Nicole Badstuber is a researcher at the Centre for Transport Studies, UCL.

 
 
 
 

To make electric vehicles happen, the government must devolve energy policy to councils

The future. Image: Getty.

Last week, the Guardian revealed that at least a quarter of councils have halted the roll-out of electric vehicle (EV) charging infrastructure with no plans to resume its installation. This is a fully charged battery-worth of miles short of ideal, given the ambitious decarbonisation targets to which the UK is rightly working.

It’s even more startling given the current focus on inclusive growth, for the switch to EVs is an economic advancement, on an individual and societal level. Decarbonisation will free up resources and push growth, but the way in which we go about it will have impacts for generations after the task is complete.

If there is one lesson that has been not so much taught to us as screamed at us by recent history, it is that the market does not deliver inclusivity by itself. Left to its own devices, the market tends to leave people behind. And people left behind make all kinds of rational decisions, in polling stations and elsewhere that can seem wholly irrational to those charged with keeping pace – as illuminted in Jeremy Harding’s despatch from the ‘periphery’ which has incubated France’s ‘gilet jaunes’ in the London Review of Books.

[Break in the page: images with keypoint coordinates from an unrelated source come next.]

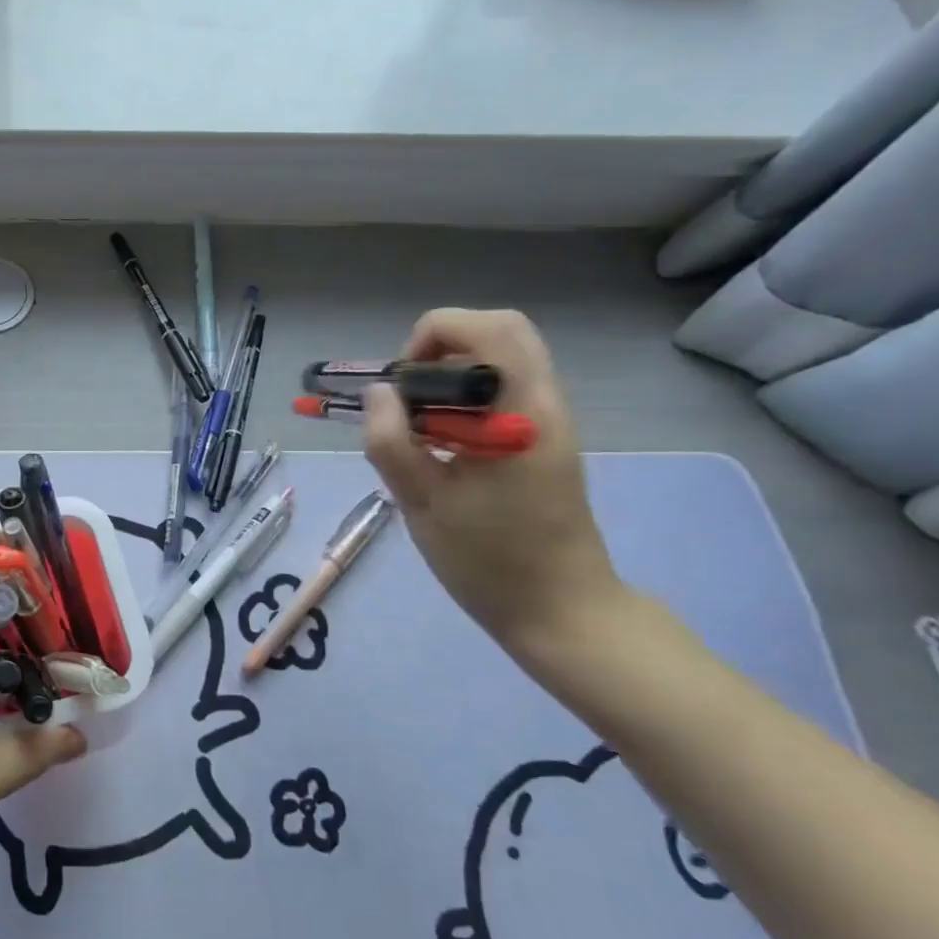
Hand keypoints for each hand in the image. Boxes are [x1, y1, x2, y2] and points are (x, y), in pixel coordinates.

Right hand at [364, 309, 626, 659]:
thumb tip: (377, 393)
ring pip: (500, 362)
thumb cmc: (489, 559)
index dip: (432, 337)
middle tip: (407, 395)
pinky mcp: (542, 443)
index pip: (488, 328)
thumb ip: (391, 441)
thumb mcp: (423, 503)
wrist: (561, 610)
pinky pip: (501, 394)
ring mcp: (548, 423)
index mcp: (522, 413)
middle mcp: (544, 405)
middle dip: (440, 348)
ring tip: (416, 427)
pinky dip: (462, 400)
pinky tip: (439, 448)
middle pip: (499, 333)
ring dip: (449, 376)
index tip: (401, 386)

But what in the name of Nikola Tesla has any of this to do with charging stations? The Localis argument is simple: local government must work strategically with energy network providers to ensure that EV charging stations are rolled out equally across areas, to ensure deprived areas do not face further disadvantage in the switch to EVs. To do so, Ofgem must first devolve certain regulations around energy supply and management to our combined authorities and city regions.


Although it might make sense now to invest in wealthier areas where EVs are already present, if there isn’t infrastructure in place ahead of demand elsewhere, then we risk a ‘tale of two cities’, where decarbonisation is two-speed and its benefits are two-tier.

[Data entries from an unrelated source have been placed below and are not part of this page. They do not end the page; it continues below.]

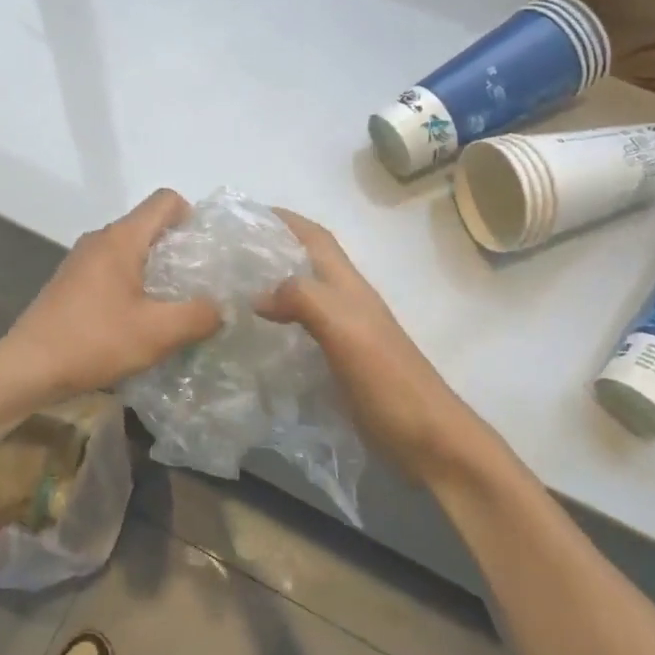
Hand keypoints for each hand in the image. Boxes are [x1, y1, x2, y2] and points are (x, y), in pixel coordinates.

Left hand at [3, 190, 221, 399]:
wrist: (28, 367)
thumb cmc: (94, 342)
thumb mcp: (157, 333)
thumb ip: (198, 316)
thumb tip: (221, 308)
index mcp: (121, 239)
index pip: (165, 201)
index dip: (192, 217)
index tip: (206, 252)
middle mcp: (99, 239)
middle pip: (148, 226)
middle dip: (178, 249)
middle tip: (198, 285)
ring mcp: (81, 261)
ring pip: (130, 250)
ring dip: (155, 271)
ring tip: (172, 306)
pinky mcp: (71, 283)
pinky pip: (111, 270)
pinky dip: (132, 285)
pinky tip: (137, 320)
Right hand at [257, 209, 478, 478]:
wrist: (428, 440)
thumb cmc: (388, 381)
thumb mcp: (345, 331)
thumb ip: (304, 300)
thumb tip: (256, 293)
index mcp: (349, 288)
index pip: (316, 239)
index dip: (286, 220)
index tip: (246, 214)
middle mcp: (346, 304)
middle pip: (307, 264)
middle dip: (272, 250)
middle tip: (226, 256)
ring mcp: (345, 336)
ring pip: (303, 297)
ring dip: (271, 287)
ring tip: (231, 292)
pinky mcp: (340, 365)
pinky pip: (301, 332)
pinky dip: (277, 325)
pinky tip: (255, 339)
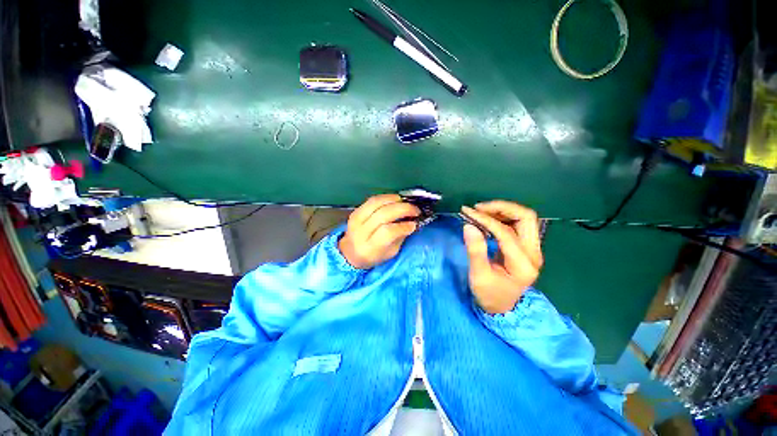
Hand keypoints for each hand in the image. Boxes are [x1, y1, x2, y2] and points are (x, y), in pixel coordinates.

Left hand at [339, 194, 419, 268]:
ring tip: (406, 203)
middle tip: (415, 210)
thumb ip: (400, 237)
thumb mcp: (390, 253)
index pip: (387, 232)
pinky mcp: (356, 211)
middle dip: (403, 209)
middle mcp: (360, 232)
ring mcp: (356, 219)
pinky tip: (396, 199)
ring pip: (377, 203)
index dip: (403, 226)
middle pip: (383, 215)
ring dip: (395, 200)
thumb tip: (412, 222)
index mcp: (369, 248)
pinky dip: (387, 197)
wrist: (350, 252)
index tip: (414, 224)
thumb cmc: (373, 255)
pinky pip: (373, 199)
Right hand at [461, 201, 543, 313]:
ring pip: (524, 218)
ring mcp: (533, 249)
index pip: (506, 232)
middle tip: (478, 208)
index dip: (486, 219)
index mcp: (523, 264)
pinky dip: (503, 216)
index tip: (468, 212)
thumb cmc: (489, 295)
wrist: (503, 307)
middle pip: (526, 217)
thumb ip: (475, 251)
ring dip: (503, 210)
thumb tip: (468, 225)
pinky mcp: (526, 247)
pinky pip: (518, 224)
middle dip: (501, 208)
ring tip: (481, 210)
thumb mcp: (479, 276)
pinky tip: (488, 217)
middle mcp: (534, 253)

The Department for Transport (DfT) announced on Monday that urban mobility will be an issue for overarching and intelligent strategy moving forward. The issue of fairness must be central to any such strategy, lest it just become a case of more nice things in nice places and a further widening of the social gap in our cities.

This is where the local state comes in. To achieve clean transport across a city, more is needed than just the installation of charging points.  Collaboration must be coordinated between many of a place’s moving parts.

The DfT announcement makes much of open data, which is undoubtedly crucial to realising the goal of a smart city. This awareness of digital infrastructure must also be matched by upgrades to physical infrastructure, if we are going to realise the full network effects of an integrated city, and as we argue in detail in our recent report, it is here that inclusivity can be stitched firmly into the fabric.

Councils know the ins and outs of deprivation within their boundaries and are uniquely placed to bring together stakeholders from across sectors to devise and implement inclusive transport strategy. In the switch to EVs and in the wider Future of Mobility, they must stay a major player in the game.

As transport minister and biographer of Edmund Burke, Jesse Norman has been keen to stress the founding Conservative philosopher’s belief in the duty of those living in the present to respect the traditions of the past and keep this legacy alive for their own successors.

If this is to be a Burkean moment in making the leap to the transformative transport systems of the future, Mr Norman should give due attention to local government’s role as “little platoons” in this process: as committed agents of change whose civic responsibility and knowledge of place can make this mobility revolution happen.

Joe Fyans is head of research at the think tank Localis.